Whistleblower Law Blog
OSC Investigations Lead to Settlements in Two Whistleblower Cases
Two Office of Special Counsel investigations into whistleblower cases recently resulted in settlements. In October 2015, the OSC reported that the Army settled a claim filed by Teresa Gilbert. The next month, the OSC announced that the Department of Veterans Affairs settled claims brought by David Tharp.
Gilbert worked as a civilian infection control analyst at the Womack Army Medical Center in Fort Bragg, North Carolina. In January 2014, she reported concerns to the Joint Commission about infection control problems at the Medical Center. During the Commission’s investigation, Gilbert’s supervisors prevented her from participating in the investigation. After its investigation, the Commission found that the hospital was not following required protocols. Shortly thereafter, in April 2014, the Army began an internal investigation based on the Commission’s findings. Gilbert provided information to the Army investigators. As a result of both investigations, various senior employees at the hospital were disciplined.
Shortly after the Army issued its disciplinary rulings, Gilbert’s supervisor reduced her hours by half. Gilbert still continued to provide information to the investigators. In response, the hospital again retaliated against Gilbert. In late April 2014, Gilbert was charged as AWOL, purportedly because she had not requested leave for the hours that were cut from her schedule. In July 2014, Gilbert tried to explain the AWOL situation to a general. In response, the general issued her a letter of reprimand for misconduct. In October 2014, the Army issued Gilbert a notice of proposed removal.
After its investigation, the OSC found that there was no basis for the proposed removal. As a result of the OSC’s involvement, the Army and Gilbert settled her claims for a monetary payment and the removal of negative information from her personnel file.
In the second case, David Tharp joined the VA in July 2009 as a psychologist in Waco, Texas dealing with post-traumatic stress disorder (PTSD) and traumatic brain injury (TRI). Shortly after joining the VA, Tharp reported alleged fraud and misuse of funds related to research on PTSD and TBI. Tharp alleged that as a result of his reports, his manager prevented him from earning the same pay as others in equivalent positions and subjected Tharp to a hostile work environment by refusing to give Tharp performance evaluations and bonuses that he deserved.

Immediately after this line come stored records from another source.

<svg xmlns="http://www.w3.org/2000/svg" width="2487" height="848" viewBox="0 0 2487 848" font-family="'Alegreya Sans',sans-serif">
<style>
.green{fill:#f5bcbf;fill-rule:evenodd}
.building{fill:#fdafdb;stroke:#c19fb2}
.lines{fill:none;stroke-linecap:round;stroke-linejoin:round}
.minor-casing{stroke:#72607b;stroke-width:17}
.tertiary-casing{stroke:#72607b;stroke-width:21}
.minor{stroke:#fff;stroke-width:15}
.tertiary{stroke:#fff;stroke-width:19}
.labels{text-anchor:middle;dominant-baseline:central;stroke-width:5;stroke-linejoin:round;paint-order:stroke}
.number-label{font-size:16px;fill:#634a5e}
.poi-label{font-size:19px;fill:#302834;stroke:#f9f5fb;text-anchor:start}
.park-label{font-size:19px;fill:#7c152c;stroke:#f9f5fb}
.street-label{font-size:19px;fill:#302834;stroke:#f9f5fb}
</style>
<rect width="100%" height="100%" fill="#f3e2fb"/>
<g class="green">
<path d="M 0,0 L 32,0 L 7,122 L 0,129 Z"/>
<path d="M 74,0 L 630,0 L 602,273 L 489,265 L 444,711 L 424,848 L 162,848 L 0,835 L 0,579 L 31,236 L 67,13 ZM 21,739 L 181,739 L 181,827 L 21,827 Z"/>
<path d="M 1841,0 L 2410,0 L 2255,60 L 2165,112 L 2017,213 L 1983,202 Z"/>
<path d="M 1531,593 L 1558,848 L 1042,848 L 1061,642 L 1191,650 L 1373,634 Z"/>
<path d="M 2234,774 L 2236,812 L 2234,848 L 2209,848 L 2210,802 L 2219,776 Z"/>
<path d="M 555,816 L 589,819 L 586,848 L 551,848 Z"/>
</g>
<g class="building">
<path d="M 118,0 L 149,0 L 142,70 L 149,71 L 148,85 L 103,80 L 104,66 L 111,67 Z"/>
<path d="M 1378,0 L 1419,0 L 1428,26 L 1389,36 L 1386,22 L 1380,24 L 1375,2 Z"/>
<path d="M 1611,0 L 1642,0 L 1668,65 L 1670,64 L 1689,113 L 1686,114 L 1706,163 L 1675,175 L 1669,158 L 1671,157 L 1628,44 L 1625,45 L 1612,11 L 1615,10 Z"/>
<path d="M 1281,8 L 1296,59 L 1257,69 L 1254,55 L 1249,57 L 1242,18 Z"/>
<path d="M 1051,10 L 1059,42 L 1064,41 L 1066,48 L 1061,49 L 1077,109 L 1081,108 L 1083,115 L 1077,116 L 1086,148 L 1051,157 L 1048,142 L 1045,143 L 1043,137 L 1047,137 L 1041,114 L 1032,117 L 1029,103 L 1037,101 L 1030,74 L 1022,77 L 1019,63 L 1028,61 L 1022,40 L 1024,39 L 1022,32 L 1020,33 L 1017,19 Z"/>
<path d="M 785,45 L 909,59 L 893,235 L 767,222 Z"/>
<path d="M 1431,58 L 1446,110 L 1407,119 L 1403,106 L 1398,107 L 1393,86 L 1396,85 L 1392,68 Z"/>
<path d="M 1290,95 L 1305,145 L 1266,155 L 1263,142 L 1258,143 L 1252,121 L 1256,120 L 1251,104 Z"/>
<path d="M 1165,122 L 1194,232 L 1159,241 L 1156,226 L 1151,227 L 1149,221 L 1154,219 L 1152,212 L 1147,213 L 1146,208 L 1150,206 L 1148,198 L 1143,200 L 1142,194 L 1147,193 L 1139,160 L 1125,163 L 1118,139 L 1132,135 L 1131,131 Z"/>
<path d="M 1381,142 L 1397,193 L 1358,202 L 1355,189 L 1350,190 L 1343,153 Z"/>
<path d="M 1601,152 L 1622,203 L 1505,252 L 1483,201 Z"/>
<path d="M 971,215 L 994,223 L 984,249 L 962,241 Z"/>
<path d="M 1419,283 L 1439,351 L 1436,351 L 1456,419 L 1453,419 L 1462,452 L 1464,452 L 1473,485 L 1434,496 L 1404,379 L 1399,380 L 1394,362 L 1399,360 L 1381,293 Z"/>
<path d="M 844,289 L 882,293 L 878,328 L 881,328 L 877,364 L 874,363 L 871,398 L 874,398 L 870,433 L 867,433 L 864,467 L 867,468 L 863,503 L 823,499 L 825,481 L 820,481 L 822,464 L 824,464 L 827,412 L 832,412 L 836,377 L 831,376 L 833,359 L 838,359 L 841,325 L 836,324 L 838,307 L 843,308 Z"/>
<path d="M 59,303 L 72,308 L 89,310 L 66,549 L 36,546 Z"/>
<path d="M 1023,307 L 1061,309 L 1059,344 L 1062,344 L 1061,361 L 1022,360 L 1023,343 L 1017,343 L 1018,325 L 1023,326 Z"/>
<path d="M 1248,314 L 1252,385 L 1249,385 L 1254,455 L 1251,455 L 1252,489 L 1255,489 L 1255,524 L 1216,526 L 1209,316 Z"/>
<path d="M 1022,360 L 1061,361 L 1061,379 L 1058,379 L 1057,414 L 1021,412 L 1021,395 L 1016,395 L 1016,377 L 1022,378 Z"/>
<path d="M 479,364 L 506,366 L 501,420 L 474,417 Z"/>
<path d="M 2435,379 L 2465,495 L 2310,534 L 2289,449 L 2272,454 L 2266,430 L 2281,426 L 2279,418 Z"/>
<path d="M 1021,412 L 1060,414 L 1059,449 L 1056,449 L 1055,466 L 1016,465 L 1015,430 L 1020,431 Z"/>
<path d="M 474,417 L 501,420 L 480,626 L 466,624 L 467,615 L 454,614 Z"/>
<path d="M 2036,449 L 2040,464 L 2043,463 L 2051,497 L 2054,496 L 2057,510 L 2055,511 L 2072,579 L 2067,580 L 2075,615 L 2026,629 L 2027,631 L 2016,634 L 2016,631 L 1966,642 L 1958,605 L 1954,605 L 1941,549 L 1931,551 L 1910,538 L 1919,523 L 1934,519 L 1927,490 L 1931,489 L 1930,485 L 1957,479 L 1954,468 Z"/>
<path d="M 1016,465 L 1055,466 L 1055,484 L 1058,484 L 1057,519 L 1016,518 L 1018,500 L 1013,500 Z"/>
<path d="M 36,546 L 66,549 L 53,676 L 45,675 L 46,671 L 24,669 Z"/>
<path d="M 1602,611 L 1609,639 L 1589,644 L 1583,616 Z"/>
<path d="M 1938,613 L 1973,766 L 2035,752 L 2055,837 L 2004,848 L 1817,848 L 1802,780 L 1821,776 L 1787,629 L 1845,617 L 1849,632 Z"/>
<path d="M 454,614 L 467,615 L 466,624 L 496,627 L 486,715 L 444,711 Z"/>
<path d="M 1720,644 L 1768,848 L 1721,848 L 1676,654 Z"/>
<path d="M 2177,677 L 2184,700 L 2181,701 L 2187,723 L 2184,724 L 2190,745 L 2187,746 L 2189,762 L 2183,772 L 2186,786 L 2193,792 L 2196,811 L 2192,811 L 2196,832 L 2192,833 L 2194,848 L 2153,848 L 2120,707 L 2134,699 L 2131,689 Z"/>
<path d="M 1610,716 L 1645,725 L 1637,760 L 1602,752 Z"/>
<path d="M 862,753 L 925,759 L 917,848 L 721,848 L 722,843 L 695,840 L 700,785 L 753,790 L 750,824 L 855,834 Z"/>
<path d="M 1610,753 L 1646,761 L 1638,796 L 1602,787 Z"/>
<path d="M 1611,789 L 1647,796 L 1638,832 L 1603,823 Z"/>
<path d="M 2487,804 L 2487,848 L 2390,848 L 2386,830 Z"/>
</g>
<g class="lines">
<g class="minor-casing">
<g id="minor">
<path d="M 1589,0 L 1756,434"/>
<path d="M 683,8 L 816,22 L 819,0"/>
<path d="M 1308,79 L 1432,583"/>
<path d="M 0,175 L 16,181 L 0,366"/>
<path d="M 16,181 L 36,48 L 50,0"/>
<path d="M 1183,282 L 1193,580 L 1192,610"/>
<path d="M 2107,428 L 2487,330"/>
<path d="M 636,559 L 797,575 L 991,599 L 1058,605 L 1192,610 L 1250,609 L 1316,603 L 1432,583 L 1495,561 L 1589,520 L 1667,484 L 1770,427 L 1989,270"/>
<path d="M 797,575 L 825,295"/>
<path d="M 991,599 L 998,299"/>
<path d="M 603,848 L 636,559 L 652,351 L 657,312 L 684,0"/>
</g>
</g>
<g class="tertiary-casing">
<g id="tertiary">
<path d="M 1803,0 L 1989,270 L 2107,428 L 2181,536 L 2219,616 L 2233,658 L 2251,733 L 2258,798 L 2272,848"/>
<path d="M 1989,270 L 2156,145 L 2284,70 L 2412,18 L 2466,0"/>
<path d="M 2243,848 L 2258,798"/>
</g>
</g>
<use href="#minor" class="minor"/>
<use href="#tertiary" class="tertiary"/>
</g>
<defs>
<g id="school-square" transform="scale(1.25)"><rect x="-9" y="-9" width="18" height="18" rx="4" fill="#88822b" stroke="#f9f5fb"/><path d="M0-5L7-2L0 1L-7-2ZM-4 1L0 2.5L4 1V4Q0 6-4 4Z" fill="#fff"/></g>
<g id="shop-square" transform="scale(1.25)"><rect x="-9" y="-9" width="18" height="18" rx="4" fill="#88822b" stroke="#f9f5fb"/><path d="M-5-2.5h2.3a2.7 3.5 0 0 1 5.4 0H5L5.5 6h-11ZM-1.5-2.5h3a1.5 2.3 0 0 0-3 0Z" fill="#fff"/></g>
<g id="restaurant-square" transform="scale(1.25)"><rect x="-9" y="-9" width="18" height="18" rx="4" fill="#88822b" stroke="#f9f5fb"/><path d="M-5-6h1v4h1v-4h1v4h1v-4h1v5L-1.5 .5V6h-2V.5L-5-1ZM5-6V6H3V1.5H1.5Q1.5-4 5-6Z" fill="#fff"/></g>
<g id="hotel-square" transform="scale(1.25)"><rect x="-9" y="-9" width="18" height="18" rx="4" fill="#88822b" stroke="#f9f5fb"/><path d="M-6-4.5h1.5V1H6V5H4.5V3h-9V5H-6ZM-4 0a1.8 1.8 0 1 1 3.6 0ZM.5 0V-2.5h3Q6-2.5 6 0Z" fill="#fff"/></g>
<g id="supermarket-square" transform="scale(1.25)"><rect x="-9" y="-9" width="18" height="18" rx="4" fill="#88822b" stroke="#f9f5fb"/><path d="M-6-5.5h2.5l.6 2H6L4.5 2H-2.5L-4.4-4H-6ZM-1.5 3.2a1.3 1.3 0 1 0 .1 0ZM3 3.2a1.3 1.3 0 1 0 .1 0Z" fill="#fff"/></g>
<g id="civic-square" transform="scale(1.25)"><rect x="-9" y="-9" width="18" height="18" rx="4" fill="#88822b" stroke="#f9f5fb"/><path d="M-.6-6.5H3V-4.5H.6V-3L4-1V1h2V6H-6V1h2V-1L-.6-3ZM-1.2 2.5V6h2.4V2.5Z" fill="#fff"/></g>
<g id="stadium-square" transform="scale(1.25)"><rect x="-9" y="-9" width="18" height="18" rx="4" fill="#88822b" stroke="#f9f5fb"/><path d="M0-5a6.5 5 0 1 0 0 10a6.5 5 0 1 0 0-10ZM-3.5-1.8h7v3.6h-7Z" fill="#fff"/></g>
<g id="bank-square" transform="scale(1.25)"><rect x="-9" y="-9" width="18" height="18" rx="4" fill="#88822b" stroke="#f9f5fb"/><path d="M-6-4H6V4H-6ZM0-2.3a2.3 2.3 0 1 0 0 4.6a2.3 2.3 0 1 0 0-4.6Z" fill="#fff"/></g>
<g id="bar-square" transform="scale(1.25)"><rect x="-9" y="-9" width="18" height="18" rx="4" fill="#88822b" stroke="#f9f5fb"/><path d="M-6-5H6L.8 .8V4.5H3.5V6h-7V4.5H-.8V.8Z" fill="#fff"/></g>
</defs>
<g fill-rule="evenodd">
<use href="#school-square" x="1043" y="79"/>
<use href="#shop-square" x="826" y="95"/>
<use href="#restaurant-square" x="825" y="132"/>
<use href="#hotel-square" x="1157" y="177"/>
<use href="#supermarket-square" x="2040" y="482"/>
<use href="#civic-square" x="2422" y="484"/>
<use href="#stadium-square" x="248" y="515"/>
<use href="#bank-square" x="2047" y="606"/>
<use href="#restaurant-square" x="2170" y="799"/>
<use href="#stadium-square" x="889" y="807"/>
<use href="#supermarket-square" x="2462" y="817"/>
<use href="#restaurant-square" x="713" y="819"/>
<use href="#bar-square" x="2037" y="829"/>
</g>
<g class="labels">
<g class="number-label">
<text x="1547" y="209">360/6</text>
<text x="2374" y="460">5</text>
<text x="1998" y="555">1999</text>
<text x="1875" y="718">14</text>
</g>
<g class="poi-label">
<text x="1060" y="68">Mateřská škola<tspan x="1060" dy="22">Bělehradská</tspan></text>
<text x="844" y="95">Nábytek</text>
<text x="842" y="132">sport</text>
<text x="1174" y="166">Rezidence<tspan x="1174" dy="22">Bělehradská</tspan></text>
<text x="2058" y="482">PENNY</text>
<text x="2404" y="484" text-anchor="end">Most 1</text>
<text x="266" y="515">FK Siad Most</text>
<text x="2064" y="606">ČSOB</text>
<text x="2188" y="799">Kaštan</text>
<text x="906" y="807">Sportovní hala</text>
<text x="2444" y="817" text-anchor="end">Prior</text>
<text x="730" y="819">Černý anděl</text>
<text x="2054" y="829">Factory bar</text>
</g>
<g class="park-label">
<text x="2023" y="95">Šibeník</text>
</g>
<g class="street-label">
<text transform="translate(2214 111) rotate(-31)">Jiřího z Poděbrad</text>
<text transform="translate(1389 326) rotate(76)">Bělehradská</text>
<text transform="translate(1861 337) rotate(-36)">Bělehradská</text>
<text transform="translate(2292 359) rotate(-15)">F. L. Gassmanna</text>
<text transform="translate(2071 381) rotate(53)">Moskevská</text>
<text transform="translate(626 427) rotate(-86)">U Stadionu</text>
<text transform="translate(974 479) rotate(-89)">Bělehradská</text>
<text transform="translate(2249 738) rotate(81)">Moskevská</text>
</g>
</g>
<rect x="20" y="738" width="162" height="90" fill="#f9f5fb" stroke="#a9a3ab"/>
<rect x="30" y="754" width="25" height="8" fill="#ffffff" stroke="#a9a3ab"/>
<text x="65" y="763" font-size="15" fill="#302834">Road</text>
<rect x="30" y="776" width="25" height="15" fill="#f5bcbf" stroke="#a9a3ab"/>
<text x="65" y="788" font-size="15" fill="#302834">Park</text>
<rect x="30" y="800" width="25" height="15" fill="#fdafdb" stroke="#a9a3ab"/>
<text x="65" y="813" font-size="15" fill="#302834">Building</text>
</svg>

In September 2010, Tharp reported the fraud and hostile work environment to the VA Inspector General (IG). In October 2010, while deployed on active duty to Iraq, Tharp provided testimony to the IG as part of its investigation into the VA’s practices. When Tharp returned to Texas in July 2011, his manager at the VA forced him into a different position unrelated to psychology.
In February 2012, the IG released its report, finding fraud at the VA and that Tharp’s manager had treated him unfairly. After this report, Tharp’s manager retired. As a result of the OSC’s involvement, the VA and Tharp settled his claims for compensatory damages, adjustment in his pay level, and other undisclosed actions. Tharp’s attorney credited the OSC for the settlement, stating that Tharp “would be gone if it weren’t for the OSC. This agency is making a difference for whistleblowers and the public they serve.”